Run this notebook online:Binder or Colab: Colab

4.3. Concise Implementation of Multilayer Perceptron

As you might expect, by relying on the DJL library, we can implement MLPs even more concisely. Let’s setup the relevant libraries first.

%mavenRepo snapshots https://oss.sonatype.org/content/repositories/snapshots/

%maven ai.djl:api:0.7.0-SNAPSHOT
%maven ai.djl:model-zoo:0.7.0-SNAPSHOT
%maven ai.djl:basicdataset:0.7.0-SNAPSHOT
%maven org.slf4j:slf4j-api:1.7.26
%maven org.slf4j:slf4j-simple:1.7.26

%maven ai.djl.mxnet:mxnet-engine:0.7.0-SNAPSHOT
%maven ai.djl.mxnet:mxnet-native-auto:1.7.0-b
%%loadFromPOM
<dependency>
    <groupId>tech.tablesaw</groupId>
    <artifactId>tablesaw-jsplot</artifactId>
    <version>0.30.4</version>
</dependency>
%load ../utils/plot-utils.ipynb
import ai.djl.Device;
import ai.djl.*;
import ai.djl.metric.*;
import ai.djl.ndarray.*;
import ai.djl.ndarray.types.*;
import ai.djl.ndarray.index.*;
import ai.djl.nn.*;
import ai.djl.nn.core.*;
import ai.djl.training.*;
import ai.djl.training.initializer.*;
import ai.djl.training.loss.*;
import ai.djl.training.listener.*;
import ai.djl.training.evaluator.*;
import ai.djl.training.optimizer.*;
import ai.djl.training.tracker.*;
import ai.djl.training.dataset.*;
import ai.djl.util.*;
import java.util.Random;
import ai.djl.basicdataset.FashionMnist;
import ai.djl.training.dataset.Dataset;

import tech.tablesaw.api.*;
import tech.tablesaw.plotly.api.*;
import tech.tablesaw.plotly.components.*;
import tech.tablesaw.plotly.Plot;
import tech.tablesaw.plotly.components.Figure;
import org.apache.commons.lang3.ArrayUtils;

4.3.1. The Model

As compared to our gluon implementation of softmax regression implementation (sec_softmax_gluon), the only difference is that we add two Linear (fully-connected) layers (previously, we added one). The first is our hidden layer, which contains 256 hidden units and applies the ReLU activation function. The second is our output layer.

SequentialBlock net = new SequentialBlock();
net.add(Blocks.batchFlattenBlock(784));
net.add(Linear.builder().setUnits(256).build());
net.add(Activation::relu);
net.add(Linear.builder().setUnits(10).build());
net.setInitializer(new NormalInitializer());

Note that DJL, as usual, automatically infers the missing input dimensions to each layer.

**DATA PROVIDED:**
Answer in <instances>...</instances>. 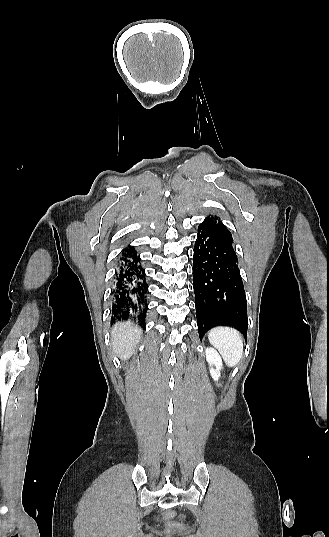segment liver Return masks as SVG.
Segmentation results:
<instances>
[{
	"label": "liver",
	"instance_id": "obj_1",
	"mask_svg": "<svg viewBox=\"0 0 329 537\" xmlns=\"http://www.w3.org/2000/svg\"><path fill=\"white\" fill-rule=\"evenodd\" d=\"M142 331L130 322L116 323L112 328L111 343L115 354L128 359L139 343Z\"/></svg>",
	"mask_w": 329,
	"mask_h": 537
}]
</instances>
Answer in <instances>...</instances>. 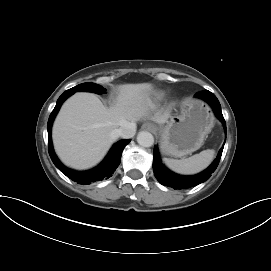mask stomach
<instances>
[{"instance_id": "obj_1", "label": "stomach", "mask_w": 271, "mask_h": 271, "mask_svg": "<svg viewBox=\"0 0 271 271\" xmlns=\"http://www.w3.org/2000/svg\"><path fill=\"white\" fill-rule=\"evenodd\" d=\"M214 126V116L203 101L186 99L180 113L160 125L161 151L173 157H185L198 150Z\"/></svg>"}]
</instances>
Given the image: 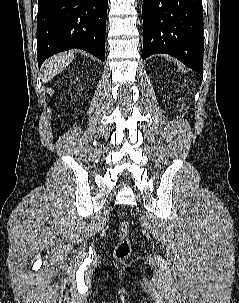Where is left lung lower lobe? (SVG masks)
<instances>
[{"label": "left lung lower lobe", "instance_id": "obj_1", "mask_svg": "<svg viewBox=\"0 0 239 303\" xmlns=\"http://www.w3.org/2000/svg\"><path fill=\"white\" fill-rule=\"evenodd\" d=\"M143 59L174 56L203 75L202 0H143Z\"/></svg>", "mask_w": 239, "mask_h": 303}]
</instances>
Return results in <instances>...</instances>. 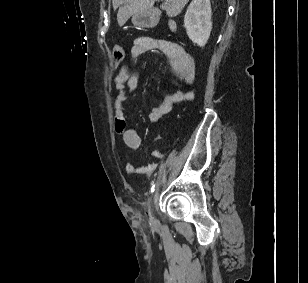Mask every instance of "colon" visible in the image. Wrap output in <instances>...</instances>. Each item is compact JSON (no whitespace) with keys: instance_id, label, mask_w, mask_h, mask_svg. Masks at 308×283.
Listing matches in <instances>:
<instances>
[{"instance_id":"5ec220e1","label":"colon","mask_w":308,"mask_h":283,"mask_svg":"<svg viewBox=\"0 0 308 283\" xmlns=\"http://www.w3.org/2000/svg\"><path fill=\"white\" fill-rule=\"evenodd\" d=\"M113 57L117 63L121 62L124 59V48L122 45H116L113 48Z\"/></svg>"}]
</instances>
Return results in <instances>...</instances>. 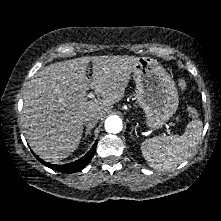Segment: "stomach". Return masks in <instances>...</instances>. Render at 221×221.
I'll return each mask as SVG.
<instances>
[{
  "instance_id": "obj_1",
  "label": "stomach",
  "mask_w": 221,
  "mask_h": 221,
  "mask_svg": "<svg viewBox=\"0 0 221 221\" xmlns=\"http://www.w3.org/2000/svg\"><path fill=\"white\" fill-rule=\"evenodd\" d=\"M136 99L143 109L149 128L159 129L178 108L175 82L154 59L139 57L133 67Z\"/></svg>"
}]
</instances>
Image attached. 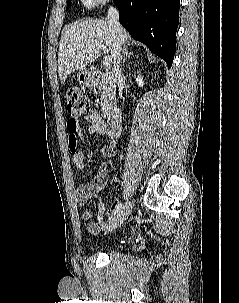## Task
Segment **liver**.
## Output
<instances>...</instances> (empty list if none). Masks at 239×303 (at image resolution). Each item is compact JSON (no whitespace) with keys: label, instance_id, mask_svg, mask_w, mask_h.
Returning <instances> with one entry per match:
<instances>
[{"label":"liver","instance_id":"1","mask_svg":"<svg viewBox=\"0 0 239 303\" xmlns=\"http://www.w3.org/2000/svg\"><path fill=\"white\" fill-rule=\"evenodd\" d=\"M128 41V34L123 29L118 35L113 24L106 20L89 19L77 22L64 29L59 45L58 72L61 83L67 76L76 70L84 69L96 60L104 45L110 53L111 62L114 64L115 53L119 46Z\"/></svg>","mask_w":239,"mask_h":303}]
</instances>
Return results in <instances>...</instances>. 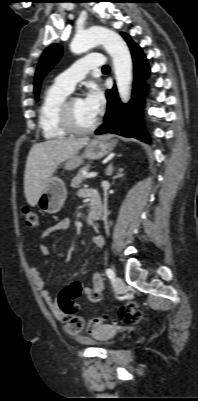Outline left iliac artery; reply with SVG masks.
<instances>
[{
	"instance_id": "44dca946",
	"label": "left iliac artery",
	"mask_w": 198,
	"mask_h": 401,
	"mask_svg": "<svg viewBox=\"0 0 198 401\" xmlns=\"http://www.w3.org/2000/svg\"><path fill=\"white\" fill-rule=\"evenodd\" d=\"M106 274H107V276H108L110 279H112V278L114 277V275H115V272H114L113 269L108 268V269L106 270Z\"/></svg>"
}]
</instances>
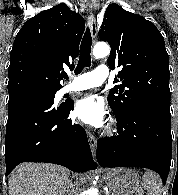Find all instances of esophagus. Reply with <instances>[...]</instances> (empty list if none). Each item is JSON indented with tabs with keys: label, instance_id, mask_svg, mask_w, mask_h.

**REQUIRED WORK:**
**a.** The multilayer perceptron tutorial contains several lines that begin with "%maven". List every artifact coordinate declared on those lines.
**b.** Write the next part of the multilayer perceptron tutorial, beginning after its final sentence.

**RESULTS FOR EACH TASK:**
**a.**
- ai.djl:api:0.7.0-SNAPSHOT
- ai.djl:model-zoo:0.7.0-SNAPSHOT
- ai.djl:basicdataset:0.7.0-SNAPSHOT
- org.slf4j:slf4j-api:1.7.26
- org.slf4j:slf4j-simple:1.7.26
- ai.djl.mxnet:mxnet-engine:0.7.0-SNAPSHOT
- ai.djl.mxnet:mxnet-native-auto:1.7.0-b

**b.**
The training loop is exactly the same as when we implemented softmax regression. This modularity enables us to separate matters concerning the model architecture from orthogonal considerations.

int batchSize = 256;
int numEpochs = 10;
double[] trainLoss;
double[] testAccuracy;
double[] epochCount;
double[] trainAccuracy;

trainLoss = new double[numEpochs];
trainAccuracy = new double[numEpochs];
testAccuracy = new double[numEpochs];
epochCount = new double[numEpochs];

FashionMnist trainIter = FashionMnist.builder()
                            .optUsage(Dataset.Usage.TRAIN)
                            .setSampling(batchSize, true)
                            .build();


FashionMnist testIter = FashionMnist.builder()
                            .optUsage(Dataset.Usage.TEST)
                            .setSampling(batchSize, true)
                            .build();

trainIter.prepare();
testIter.prepare();

for(int i = 0; i < epochCount.length; i++) {
    epochCount[i] = (i + 1);
}

Map<String, double[]> evaluatorMetrics = new HashMap<>();
Tracker lrt = Tracker.fixed(0.5f);
Optimizer sgd = Optimizer.sgd().setLearningRateTracker(lrt).build();

Loss loss = Loss.softmaxCrossEntropyLoss();

DefaultTrainingConfig config = new DefaultTrainingConfig(loss)
                .optOptimizer(sgd) // Optimizer (loss function)
                .addEvaluator(new Accuracy()) // Model Accuracy
                .addTrainingListeners(TrainingListener.Defaults.logging()); // Logging

    try (Model model = Model.newInstance("mlp")) {
        model.setBlock(net);

        try (Trainer trainer = model.newTrainer(config)) {

            trainer.initialize(new Shape(1, 784));
            trainer.setMetrics(new Metrics());

            EasyTrain.fit(trainer, numEpochs, trainIter, testIter);
            // collect results from evaluators
            Metrics metrics = trainer.getMetrics();

            trainer.getEvaluators().stream()
                    .forEach(evaluator -> {
                        evaluatorMetrics.put("train_epoch_" + evaluator.getName(), metrics.getMetric("train_epoch_" + evaluator.getName()).stream()
                                            .mapToDouble(x -> x.getValue().doubleValue()).toArray());
                        evaluatorMetrics.put("validate_epoch_" + evaluator.getName(), metrics.getMetric("validate_epoch_" + evaluator.getName()).stream()
                                            .mapToDouble(x -> x.getValue().doubleValue()).toArray());
            });
    }
}
[IJava-executor-0] INFO ai.djl.training.listener.LoggingTrainingListener - Training on: 4 GPUs.
[IJava-executor-0] INFO ai.djl.training.listener.LoggingTrainingListener - Load MXNet Engine Version 1.7.0 in 0.458 ms.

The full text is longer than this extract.